Ordures
de Guillaume Pipon


Je regardai au-dehors. Il faisait déjà nuit. Quelques réverbères épars baignaient la cité d'une faible lueur jaune et brumeuse. Un vandalisme ciblé avait eu raison de ceux qui jadis procuraient encore un peu de réconfort par leur éclat presque solaire. Les seules véritables lumières provenaient du HLM opposé, formant une gigantesque mosaïque de carrés jaunes représentant autant d'appartements où les occupants s'affairaient. Le soir, on voyait tout. Aucune intimité. Les ombres humaines y jouaient inlassablement le théâtre de leur vie sous les regards incommodants des curieux. Le quotidien sentimental des habitants alimentait ainsi les interminables commérages des concierges en mal de romance.
Dans la cour, un groupe d'adolescents occupait un banc meurtri recouvert de tags. Ils étaient postés juste à côté de l'entrée. Leurs visages sombres, qui se dévoilaient à peine sous leurs casquettes, faisaient naître un sentiment d'insécurité chez ceux qui franchissaient le seuil du bâtiment. Cela les amusait et leurs rires cristallisaient l'angoisse des passants. Aucune fille ne les accompagnait. Elles préféraient rester chez elles car…
Le générique des informations régionales me fit tourner la tête.
" Madame, Monsieur, Bonsoir.
La tension monte dans le quartier des Saules où la petite Yasmina n'a toujours pas été retrouvée. La police pense de plus en plus à un enlèvement et n'exclut pas le fait que… "
J'éteignis le poste. Tout le monde connaissait l'histoire. La police n'excluait pas le fait qu'elle avait pu être assassinée. Deux semaines plus tôt, une jeune femme avait été égorgée alors qu'elle rentrait chez elle après avoir effectué ses courses à l'épicerie des Saules. Le meurtrier courait toujours et la peur s'était emparée des esprits les plus confiants. Les flics soupçonnaient quelqu'un du quartier. La disparition de la fillette n'arrangeait rien.

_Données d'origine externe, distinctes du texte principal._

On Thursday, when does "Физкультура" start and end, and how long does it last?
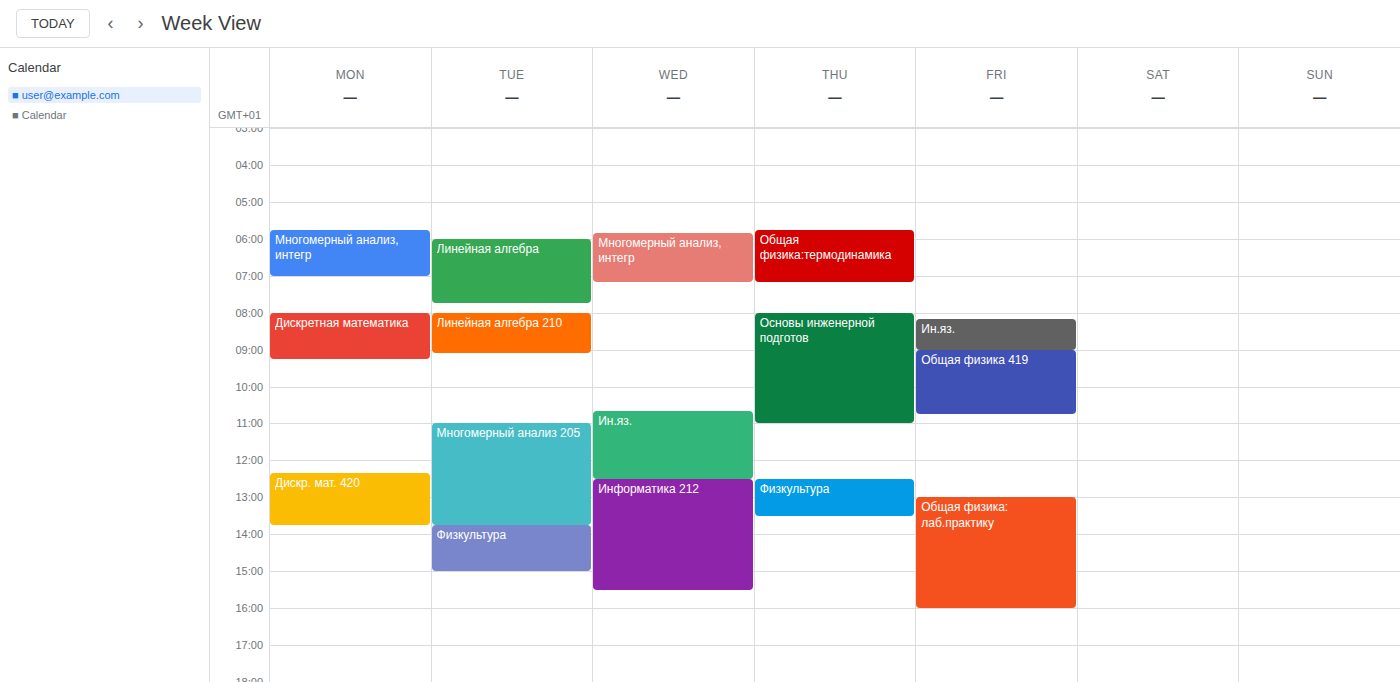
12:30 PM to 1:30 PM, 1 hour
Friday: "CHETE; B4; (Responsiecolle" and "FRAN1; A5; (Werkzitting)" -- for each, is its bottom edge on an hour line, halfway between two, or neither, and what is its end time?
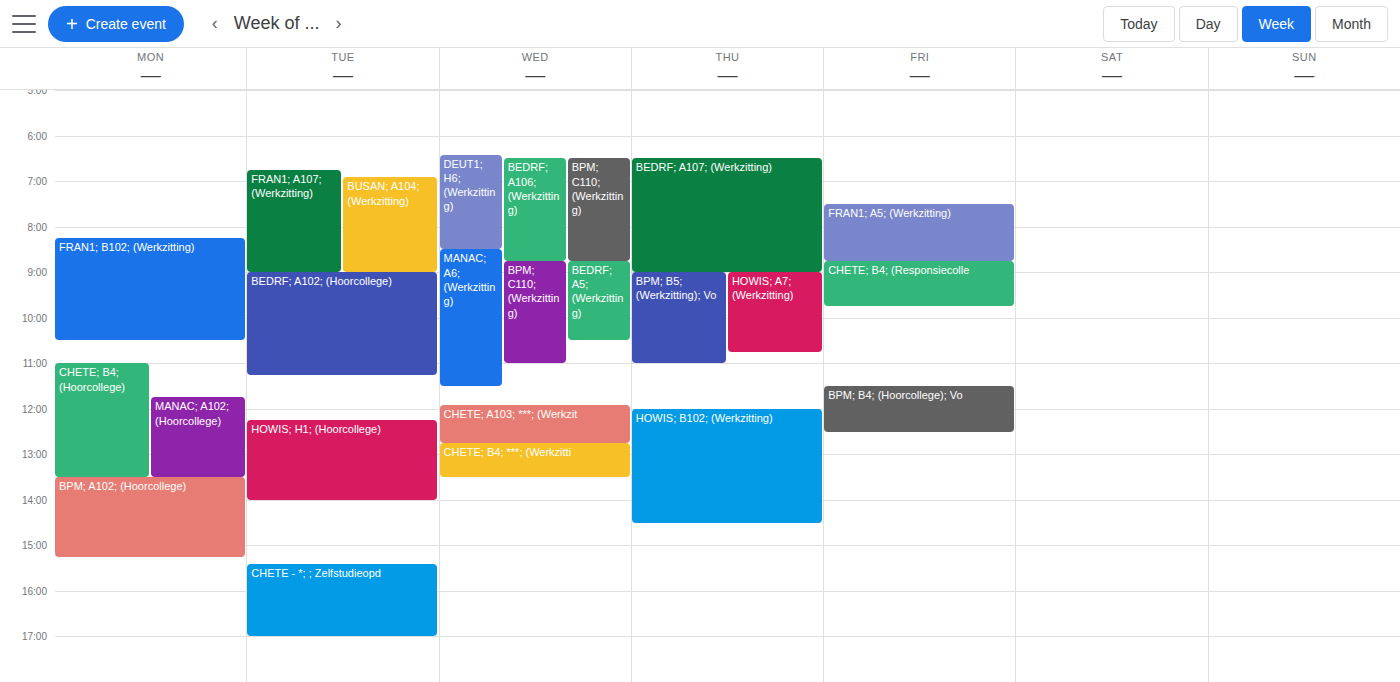
"CHETE; B4; (Responsiecolle": 9:45 AM, neither: three quarters of the way from the 9 AM line to the 10 AM line. "FRAN1; A5; (Werkzitting)": 8:45 AM, neither: three quarters of the way from the 8 AM line to the 9 AM line.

Il était 19h30. Il fallait que je descende les poubelles. Je regardai le sac en plastique bleu opaque. Une odeur nauséabonde s'en dégageait, mélange de détritus de toutes sortes, de trognons de pommes et de viande pourrie. Je le fermai à l'aide d'une ficelle orangée que je nouai solidement à son embout. Les sirènes de police hurlaient au loin, me rappelant les dangers que je risquai en m'aventurant à l'extérieur. J'eus un frisson. N'aurais-je pas dû plutôt sagement attendre le lendemain matin pour porter le sac jusqu'à la benne à ordures ?

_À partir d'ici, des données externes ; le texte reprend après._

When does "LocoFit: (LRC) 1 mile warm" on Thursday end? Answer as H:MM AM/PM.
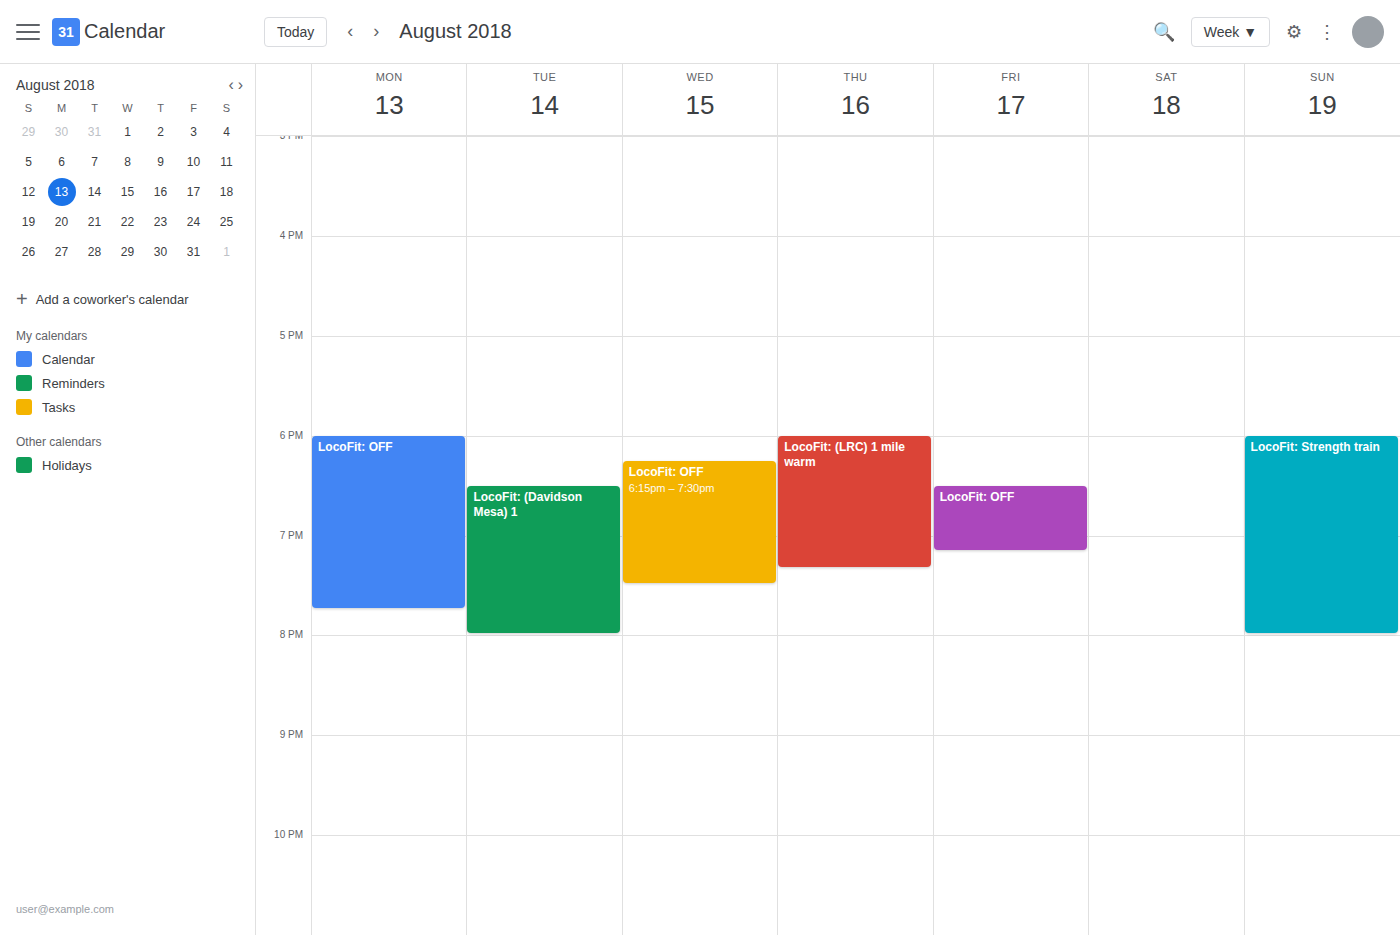
7:20 PM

Après tout, la benne ne se trouvait qu'à 200 mètres de l'immeuble. Je décidai d'y aller.
J'habitais au cinquième et, l'ascenseur étant constamment en panne, j'entrepris d'emprunter les escaliers. L'odeur qui sortait du sac m'était de plus en plus insupportable et j'accélérai mon pas alors que je m'engageai sur la première volée de marches. À mi-chemin entre le troisième et le deuxième étage, j'aperçus un peu plus bas que moi dans la cage d'escalier quelqu'un qui descendait également, tenant lui aussi à la main un sac en plastique bleu fermé par une ficelle orangée. Je m'arrêtai un instant et m'aperçus qu'il s'agissait de mon voisin de pallier. Ce type était étrange. Personne ne le connaissait vraiment dans l'immeuble. Il ne participait jamais aux activités proposées par l'association des Saules et ne parlait à personne. Il portait toujours des lunettes munies de verres très épais ainsi qu'un imperméable qui le recouvrait entièrement par toute saison. Son air mystérieux intriguait et, ces temps-ci, tout le monde prenait soin de l'éviter car le mystère commençait à prendre le goût du danger pour quiconque tenait, ne serait-ce qu'un peu, à sa vie.
On entendit une sirène plus proche. Ces derniers jours, les flics sillonnaient le quartier en long et en large à la recherche d'éventuels témoins. L'allure suspecte de mon voisin ne manquerait pas de les interpeller : son regard vous glaçait littéralement le sang.
J'avais peur, mais il me vint tout à coup une idée salvatrice. Je repris ma route en gardant un rythme soutenu et, au moment de le dépasser, je le bousculai au contraire, lui faisant perdre son sac et ses lunettes. Profitant de l'instant où il ne pouvait plus rien y voir, j'échangeai habilement son sac contre le mien. Puis je ramassai ses lunettes et les lui rendit en lui demandant de bien vouloir m'excuser.
Je continuai alors mon chemin, libéré de l'affreuse odeur. Je sortis sans encombre et déposai à l'endroit approprié le sac de mon voisin.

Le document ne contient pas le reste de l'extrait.